----- Records supplied -----
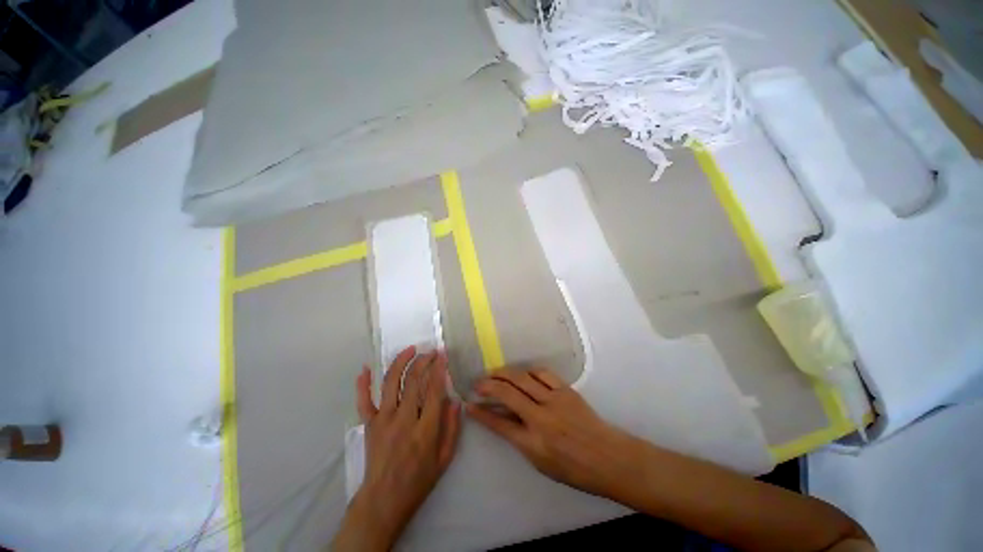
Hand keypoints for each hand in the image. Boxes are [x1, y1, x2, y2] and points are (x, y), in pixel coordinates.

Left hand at [333, 346, 460, 551]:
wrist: (383, 501)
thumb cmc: (418, 480)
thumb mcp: (444, 458)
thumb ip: (452, 427)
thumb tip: (455, 400)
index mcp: (424, 430)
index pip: (433, 390)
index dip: (439, 369)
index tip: (442, 356)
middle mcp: (402, 420)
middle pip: (413, 381)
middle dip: (423, 361)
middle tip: (431, 352)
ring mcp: (382, 420)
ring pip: (391, 383)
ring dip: (401, 362)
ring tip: (410, 349)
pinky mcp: (368, 425)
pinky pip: (363, 401)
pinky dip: (362, 384)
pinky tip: (365, 368)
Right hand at [466, 367, 642, 500]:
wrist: (609, 457)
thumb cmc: (575, 469)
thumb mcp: (541, 463)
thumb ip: (520, 439)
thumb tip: (502, 420)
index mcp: (534, 443)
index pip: (499, 423)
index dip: (481, 413)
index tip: (469, 404)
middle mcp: (541, 418)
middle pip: (507, 393)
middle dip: (488, 385)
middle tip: (478, 383)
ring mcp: (554, 400)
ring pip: (522, 378)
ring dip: (504, 373)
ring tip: (494, 373)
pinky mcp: (566, 389)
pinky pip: (542, 373)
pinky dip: (527, 371)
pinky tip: (521, 373)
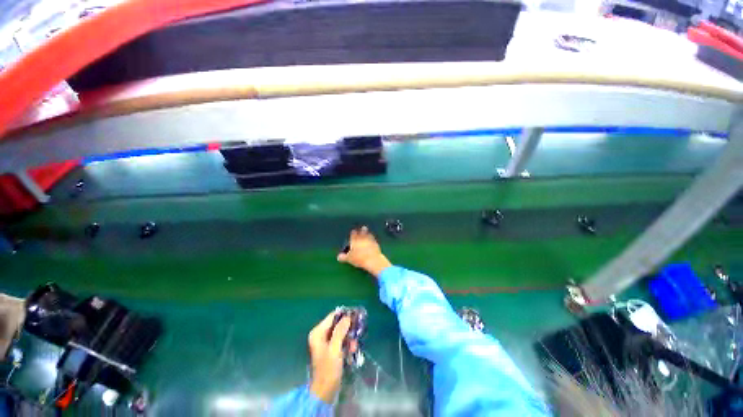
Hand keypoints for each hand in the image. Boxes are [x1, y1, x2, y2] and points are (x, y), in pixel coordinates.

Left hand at [308, 311, 351, 403]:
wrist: (325, 392)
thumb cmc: (328, 369)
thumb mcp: (335, 348)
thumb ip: (340, 331)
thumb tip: (347, 317)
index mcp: (318, 333)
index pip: (332, 316)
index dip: (344, 315)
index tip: (356, 315)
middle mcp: (321, 335)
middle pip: (337, 324)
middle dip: (348, 328)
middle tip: (358, 331)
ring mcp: (326, 343)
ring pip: (341, 333)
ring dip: (349, 338)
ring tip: (354, 346)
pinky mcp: (331, 350)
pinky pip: (341, 341)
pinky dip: (347, 344)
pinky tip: (352, 351)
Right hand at [337, 226, 391, 277]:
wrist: (372, 259)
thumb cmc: (359, 258)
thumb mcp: (349, 259)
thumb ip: (343, 257)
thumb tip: (339, 257)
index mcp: (354, 240)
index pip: (353, 235)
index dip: (353, 233)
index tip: (353, 231)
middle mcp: (362, 238)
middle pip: (362, 233)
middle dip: (362, 230)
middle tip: (363, 227)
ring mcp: (370, 240)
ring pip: (368, 234)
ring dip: (367, 232)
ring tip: (367, 230)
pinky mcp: (376, 244)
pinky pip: (373, 239)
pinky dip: (372, 238)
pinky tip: (372, 238)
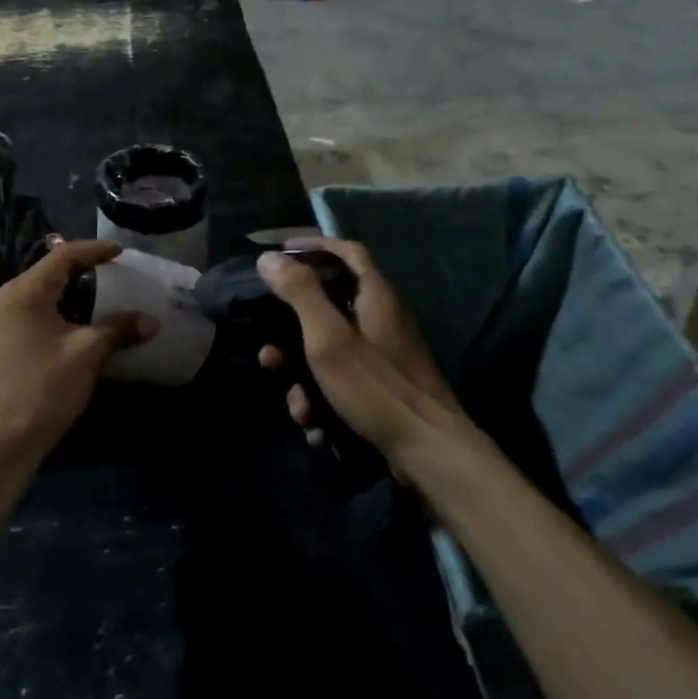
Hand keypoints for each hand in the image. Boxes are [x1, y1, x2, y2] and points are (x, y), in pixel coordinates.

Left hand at [0, 237, 156, 468]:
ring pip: (38, 291)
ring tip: (98, 292)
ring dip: (68, 289)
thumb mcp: (87, 354)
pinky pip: (30, 310)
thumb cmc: (44, 389)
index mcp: (24, 292)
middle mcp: (5, 298)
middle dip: (82, 268)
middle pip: (48, 270)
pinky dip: (55, 307)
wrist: (1, 441)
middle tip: (112, 269)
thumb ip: (119, 330)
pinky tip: (74, 321)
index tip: (120, 252)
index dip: (94, 250)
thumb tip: (152, 321)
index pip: (63, 256)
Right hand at [256, 238, 471, 462]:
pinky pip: (341, 381)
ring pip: (329, 351)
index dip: (313, 245)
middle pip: (328, 306)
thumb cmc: (376, 387)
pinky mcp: (382, 387)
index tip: (280, 253)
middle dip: (292, 331)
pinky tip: (314, 426)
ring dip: (303, 376)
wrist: (429, 453)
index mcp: (375, 296)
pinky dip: (323, 399)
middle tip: (268, 349)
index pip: (346, 251)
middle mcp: (381, 319)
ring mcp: (383, 355)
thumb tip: (269, 257)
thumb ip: (299, 293)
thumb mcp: (328, 337)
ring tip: (295, 403)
-----
Exercise brief →
Return the material above verbatim, minus the pictures.

Answer to this exercise →
Hand keypoints for each hand in the image. Boxes are [x1, y1, x2, y2] and points are (x, y), in pixel coordinates.

Left hand at [333, 346, 460, 551]:
wrist: (383, 501)
thumb cmc: (418, 480)
thumb mcp: (444, 458)
thumb ip: (452, 427)
thumb tip: (455, 400)
index mcp: (424, 430)
index pip: (433, 390)
index dip: (439, 369)
index tip: (442, 356)
middle mcp: (402, 420)
middle pip: (413, 381)
middle dip: (423, 361)
middle tip: (431, 352)
ring mcp: (382, 420)
ring pip: (391, 383)
ring dip: (401, 362)
ring tip: (410, 349)
pinky mcp: (368, 425)
pinky pip: (363, 401)
pinky dip: (362, 384)
pinky tip: (365, 368)
Right hand at [466, 367, 642, 500]:
wrist: (609, 457)
thumb cmc: (575, 469)
thumb mcp: (541, 463)
thumb ip: (520, 439)
thumb tip: (502, 420)
index mcp: (534, 443)
index pip: (499, 423)
index dip: (481, 413)
index tip: (469, 404)
middle mcp: (541, 418)
middle pip: (507, 393)
middle dip: (488, 385)
middle tip: (478, 383)
ring mcp: (554, 400)
ring pip: (522, 378)
ring dip: (504, 373)
ring tip: (494, 373)
pinky mcp: (566, 389)
pinky pip: (542, 373)
pinky dip: (527, 371)
pinky tip: (521, 373)
Hand keypoints for each hand in the image. Boxes are [x1, y1, x2, y2] and points are (x, y), in pixel coordinates.

Left hand at [308, 311, 351, 403]:
wrist: (325, 392)
thumb cmc: (328, 369)
thumb mcp: (335, 348)
thumb ip: (340, 331)
thumb tip: (347, 317)
index mcp: (318, 333)
index pip: (332, 316)
index dip: (344, 315)
index tip: (356, 315)
middle mcp: (321, 335)
middle pip: (337, 324)
middle dip: (348, 328)
middle tip: (358, 331)
ring mcp: (326, 343)
ring pip: (341, 333)
ring dip: (349, 338)
ring tip: (354, 346)
pinky mcp: (331, 350)
pinky pip: (341, 341)
pinky dip: (347, 344)
pinky tip: (352, 351)
Right hand at [337, 226, 391, 277]:
wrist: (372, 259)
thumb cmc: (359, 258)
thumb mcp: (349, 259)
thumb ip: (343, 257)
thumb tip: (339, 257)
index mcp: (354, 240)
index pip: (353, 235)
index dip: (353, 233)
index tip: (353, 231)
middle mcp: (362, 238)
middle pip: (362, 233)
middle dip: (362, 230)
middle tip: (363, 227)
ring mcp: (370, 240)
ring pip: (368, 234)
ring dip: (367, 232)
ring tip: (367, 230)
pinky mcp: (376, 244)
pinky pip: (373, 239)
pinky dip: (372, 238)
pinky tip: (372, 238)
Hand keypoints for each hand in the image. Boxes are [x1, y1, x2, y2] and points are (x, y), in pixel coordinates.

Left hand at [0, 237, 156, 468]:
ring pip: (38, 291)
ring tip: (98, 292)
ring dip: (68, 289)
thumb mcp: (87, 354)
pinky pip: (30, 310)
thumb cmc: (44, 389)
index mcp: (24, 292)
middle mcp: (5, 298)
middle dip: (82, 268)
middle pip: (48, 270)
pinky dip: (55, 307)
wrist: (1, 441)
middle tip: (112, 269)
thumb ip: (119, 330)
pinky tip: (74, 321)
index tip: (120, 252)
index dip: (94, 250)
thumb tip: (152, 321)
index pip: (63, 256)
Right hand at [256, 238, 471, 462]:
pinky pip: (341, 381)
ring pip: (329, 351)
index dip: (313, 245)
middle pip: (328, 306)
thumb cmc: (376, 387)
pinky mcp: (382, 387)
index tip: (280, 253)
middle dip: (292, 331)
pinky tip: (314, 426)
ring dip: (303, 376)
wrist: (429, 453)
index mcp: (375, 296)
pinky dip: (323, 399)
middle tip: (268, 349)
index pip: (346, 251)
middle mcp: (381, 319)
ring mcp: (383, 355)
thumb tip: (269, 257)
thumb ip: (299, 293)
thumb mcp: (328, 337)
ring tip: (295, 403)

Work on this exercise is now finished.